Я приехал на Запад в самый критический месяц перед переломом войны. Германия готовилась к новому наступлению, которое должно было стать и стало решающим. Англия и Франция уже вместе с Соединенными Штатами в последнем напряжении готовились к бою. Но в Лондоне жизнь била ключом. Вспоминая условия жизни в Петербурге в последние месяцы войны, трудно было ощущать войну в Лондоне — так все было крепко, устойчиво. Уверенность в непобедимости германской военной машины, которая владела большевиками и частью правых, антибольшевистских кругов внутри России, здесь, в Лондоне, казалась нелепостью. Твердая воля и императорской, и демократической России продолжать войну с Германией до конца никогда не казалась мне столь оправданной, как в эти первые недели моей жизни за границей. Вера, которой после Бреста жила вся демократическая Россия, в то, что победа союзников будет часом освобождения и восстановления свободной России, превратилась у меня в уверенность. Об этом при первом удобном случае я послал сообщение моим политическим друзьям, оставшимся в России и продолжавшим борьбу на местах.

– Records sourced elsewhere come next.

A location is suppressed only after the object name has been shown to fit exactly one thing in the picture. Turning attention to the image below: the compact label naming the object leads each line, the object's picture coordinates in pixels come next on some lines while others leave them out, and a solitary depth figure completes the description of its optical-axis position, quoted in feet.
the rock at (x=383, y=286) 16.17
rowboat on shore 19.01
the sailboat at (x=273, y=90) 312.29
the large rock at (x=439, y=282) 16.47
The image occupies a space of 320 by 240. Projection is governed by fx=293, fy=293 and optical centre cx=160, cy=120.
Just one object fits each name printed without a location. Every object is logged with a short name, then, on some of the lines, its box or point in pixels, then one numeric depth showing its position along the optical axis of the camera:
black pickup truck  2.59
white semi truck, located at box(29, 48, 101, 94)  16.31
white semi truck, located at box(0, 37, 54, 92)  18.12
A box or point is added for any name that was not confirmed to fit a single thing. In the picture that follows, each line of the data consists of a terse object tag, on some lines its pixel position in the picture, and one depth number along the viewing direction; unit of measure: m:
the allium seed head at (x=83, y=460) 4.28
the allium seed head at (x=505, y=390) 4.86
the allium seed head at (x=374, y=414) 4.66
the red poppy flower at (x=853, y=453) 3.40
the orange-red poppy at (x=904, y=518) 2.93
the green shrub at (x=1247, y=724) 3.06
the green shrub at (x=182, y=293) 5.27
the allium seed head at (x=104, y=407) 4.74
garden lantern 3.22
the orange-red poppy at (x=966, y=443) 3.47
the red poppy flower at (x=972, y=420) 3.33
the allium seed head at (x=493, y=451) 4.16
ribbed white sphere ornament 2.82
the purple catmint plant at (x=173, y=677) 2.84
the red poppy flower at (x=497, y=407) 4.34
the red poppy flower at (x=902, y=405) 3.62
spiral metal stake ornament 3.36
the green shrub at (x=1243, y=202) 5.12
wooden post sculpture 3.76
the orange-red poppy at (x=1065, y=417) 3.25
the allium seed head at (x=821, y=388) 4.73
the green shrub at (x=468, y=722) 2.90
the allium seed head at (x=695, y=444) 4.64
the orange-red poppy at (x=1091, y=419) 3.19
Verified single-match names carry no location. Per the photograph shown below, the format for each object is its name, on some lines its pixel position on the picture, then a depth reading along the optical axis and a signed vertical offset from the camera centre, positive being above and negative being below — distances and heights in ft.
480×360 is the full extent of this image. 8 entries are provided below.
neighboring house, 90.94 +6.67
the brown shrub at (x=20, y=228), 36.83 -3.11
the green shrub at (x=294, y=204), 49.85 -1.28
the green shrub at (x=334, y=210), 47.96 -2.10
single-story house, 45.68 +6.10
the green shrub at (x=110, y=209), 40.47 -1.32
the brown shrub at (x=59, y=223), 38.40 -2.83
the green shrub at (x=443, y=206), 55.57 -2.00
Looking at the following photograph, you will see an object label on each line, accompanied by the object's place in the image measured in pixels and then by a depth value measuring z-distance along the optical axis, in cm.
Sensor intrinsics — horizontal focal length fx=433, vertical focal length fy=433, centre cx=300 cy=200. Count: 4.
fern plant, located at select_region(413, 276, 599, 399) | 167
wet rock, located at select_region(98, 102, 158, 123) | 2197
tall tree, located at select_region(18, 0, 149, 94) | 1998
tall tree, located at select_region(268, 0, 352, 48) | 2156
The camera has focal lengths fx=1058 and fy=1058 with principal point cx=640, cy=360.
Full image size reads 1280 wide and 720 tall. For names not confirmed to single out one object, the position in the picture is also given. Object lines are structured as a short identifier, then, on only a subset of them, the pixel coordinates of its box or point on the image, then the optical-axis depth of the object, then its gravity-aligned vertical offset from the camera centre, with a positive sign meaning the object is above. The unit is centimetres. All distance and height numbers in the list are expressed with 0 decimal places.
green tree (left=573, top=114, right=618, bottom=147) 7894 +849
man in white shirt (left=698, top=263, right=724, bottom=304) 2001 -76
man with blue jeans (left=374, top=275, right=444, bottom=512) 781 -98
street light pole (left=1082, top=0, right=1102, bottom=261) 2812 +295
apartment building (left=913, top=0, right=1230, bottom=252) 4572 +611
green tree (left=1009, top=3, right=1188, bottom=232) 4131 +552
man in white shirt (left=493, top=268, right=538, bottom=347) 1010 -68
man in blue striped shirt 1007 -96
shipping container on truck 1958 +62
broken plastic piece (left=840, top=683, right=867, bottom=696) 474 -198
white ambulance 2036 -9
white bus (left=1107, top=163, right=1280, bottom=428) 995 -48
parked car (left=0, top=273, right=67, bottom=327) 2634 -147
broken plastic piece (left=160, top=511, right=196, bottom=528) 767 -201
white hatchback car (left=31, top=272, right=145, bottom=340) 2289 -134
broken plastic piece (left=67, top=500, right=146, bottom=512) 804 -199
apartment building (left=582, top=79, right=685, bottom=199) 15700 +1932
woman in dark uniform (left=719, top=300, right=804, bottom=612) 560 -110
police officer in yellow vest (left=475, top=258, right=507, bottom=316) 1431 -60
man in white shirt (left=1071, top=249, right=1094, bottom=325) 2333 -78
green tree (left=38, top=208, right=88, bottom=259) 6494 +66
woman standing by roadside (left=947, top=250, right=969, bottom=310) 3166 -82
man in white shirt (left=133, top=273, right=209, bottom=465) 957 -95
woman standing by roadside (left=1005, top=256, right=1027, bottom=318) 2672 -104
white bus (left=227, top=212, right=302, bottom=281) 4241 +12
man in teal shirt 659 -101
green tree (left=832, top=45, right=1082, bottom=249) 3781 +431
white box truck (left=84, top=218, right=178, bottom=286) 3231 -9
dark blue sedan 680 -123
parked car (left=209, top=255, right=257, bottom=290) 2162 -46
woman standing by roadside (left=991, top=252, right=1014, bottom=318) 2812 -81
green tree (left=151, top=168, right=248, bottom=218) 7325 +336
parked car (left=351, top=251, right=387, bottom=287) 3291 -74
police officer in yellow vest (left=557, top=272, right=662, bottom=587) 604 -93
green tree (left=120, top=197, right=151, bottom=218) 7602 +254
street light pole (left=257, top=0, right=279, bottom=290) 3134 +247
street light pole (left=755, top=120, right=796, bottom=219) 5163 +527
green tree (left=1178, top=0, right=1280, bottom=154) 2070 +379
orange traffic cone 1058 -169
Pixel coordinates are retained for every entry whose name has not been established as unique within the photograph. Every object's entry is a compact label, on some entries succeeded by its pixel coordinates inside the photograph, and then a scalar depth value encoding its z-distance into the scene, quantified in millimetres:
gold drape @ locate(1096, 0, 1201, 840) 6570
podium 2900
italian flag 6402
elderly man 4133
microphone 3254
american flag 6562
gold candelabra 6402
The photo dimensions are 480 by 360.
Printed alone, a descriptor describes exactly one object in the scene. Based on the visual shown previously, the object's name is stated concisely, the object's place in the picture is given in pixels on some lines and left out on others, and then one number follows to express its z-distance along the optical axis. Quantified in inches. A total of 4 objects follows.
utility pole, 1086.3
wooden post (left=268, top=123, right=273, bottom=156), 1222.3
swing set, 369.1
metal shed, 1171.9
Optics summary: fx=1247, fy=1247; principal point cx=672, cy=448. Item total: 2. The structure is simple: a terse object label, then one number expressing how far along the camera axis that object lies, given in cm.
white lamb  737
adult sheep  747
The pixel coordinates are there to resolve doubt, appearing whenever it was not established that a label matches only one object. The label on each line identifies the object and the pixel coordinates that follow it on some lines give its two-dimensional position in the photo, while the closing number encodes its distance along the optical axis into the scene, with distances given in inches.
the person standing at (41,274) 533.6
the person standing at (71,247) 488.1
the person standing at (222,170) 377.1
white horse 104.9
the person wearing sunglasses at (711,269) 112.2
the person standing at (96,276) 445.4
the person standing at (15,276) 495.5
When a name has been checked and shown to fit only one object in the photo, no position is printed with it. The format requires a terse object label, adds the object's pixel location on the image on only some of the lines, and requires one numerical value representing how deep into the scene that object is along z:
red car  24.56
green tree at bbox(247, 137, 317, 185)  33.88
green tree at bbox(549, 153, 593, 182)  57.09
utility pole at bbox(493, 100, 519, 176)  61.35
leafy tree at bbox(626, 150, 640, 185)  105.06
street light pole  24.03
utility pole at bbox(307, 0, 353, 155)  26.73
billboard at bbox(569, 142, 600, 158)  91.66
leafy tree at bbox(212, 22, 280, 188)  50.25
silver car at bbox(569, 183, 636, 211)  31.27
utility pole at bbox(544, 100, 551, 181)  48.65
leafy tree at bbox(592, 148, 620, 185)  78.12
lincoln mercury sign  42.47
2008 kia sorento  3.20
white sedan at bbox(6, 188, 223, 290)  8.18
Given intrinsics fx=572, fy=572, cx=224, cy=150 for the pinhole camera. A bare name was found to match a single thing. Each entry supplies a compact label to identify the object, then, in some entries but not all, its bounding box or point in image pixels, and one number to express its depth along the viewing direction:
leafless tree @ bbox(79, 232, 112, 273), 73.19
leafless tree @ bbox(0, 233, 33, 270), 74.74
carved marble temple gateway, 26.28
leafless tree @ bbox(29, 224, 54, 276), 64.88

Свидание с Ллойд Джорджем укрепило меня в моем оптимизме. В это время уже были получены сведения об успешном русско — чешском движении на Волге, о начавшемся освобождении от большевиков Сибири. Моя задача облегчалась. Я говорил Ллойд Джорджу не о том, что должно случиться, а о том, что уже началось. Мне оставалось только разве объяснить внутренний смысл и внутреннюю связь отдельных эпизодов борьбы, показать, какие силы в этой борьбе участвуют, подчеркнуть, что движение начато демократическими силами, что в нем участвуют левые и социалистические партии — в частности, в движении на Волге принимал участие будущий советский посол в Лондоне Иван Майский
[220], — крестьяне, рабочие, интеллигенция, что кооперативы снабжают новые армии средствами и т. д. Задача союзников — ускорить военную помощь, согласовать свои действия с настроениями в России и не разбивать там действиями своих представителей на местах единство всенародного движения. У меня осталось впечатление — может быть, и ошибочное, — что мой рассказ раскрыл перед Ллойд Джорджем такую действительность России, которой он не знал. Он попросил меня сейчас же повидать военного министра лорда Милнера и поехать в Париж, куда он сам ехал на военный совет союзников в Версале. В ближайшем своем выступлении в палате Ллойд Джордж сообщил о хороших сведениях, только что полученных из России.Свидание с лордом Милнером имело для меня совершенно определенный смысл. Много лет спустя при случайном свидании с Ллойд Джорджем мы заговорили о прошлом. В конце разговора я спросил Ллойд Джорджа, почему в начале революции (в 1917–1918 гг.) союзники упорно содействовали военным заговорам, направленным на установление диктатуры. «Я об этом ничего не знал. Во время войны военное министерство вело у нас свою собственную международную политику», — ответил бывший британский премьер. Направляя меня к лорду Милнеру, он, может быть, хотел косвенно воздействовать на направление этой автономной военной дипломатии. Во всяком случае, отправляясь на свидание с лордом Милнером, я знал, куда я еду: плоды военной дипломатии союзников Россия пожала еще во время Корниловского восстания. Но это было печальное прошлое, о котором я не хотел и не имел права вспоминать в критический момент. Лорд Милнер весьма любезно меня принял и внимательно выслушал все мои сообщения, ни в чем не выдавая своего к ним отношения.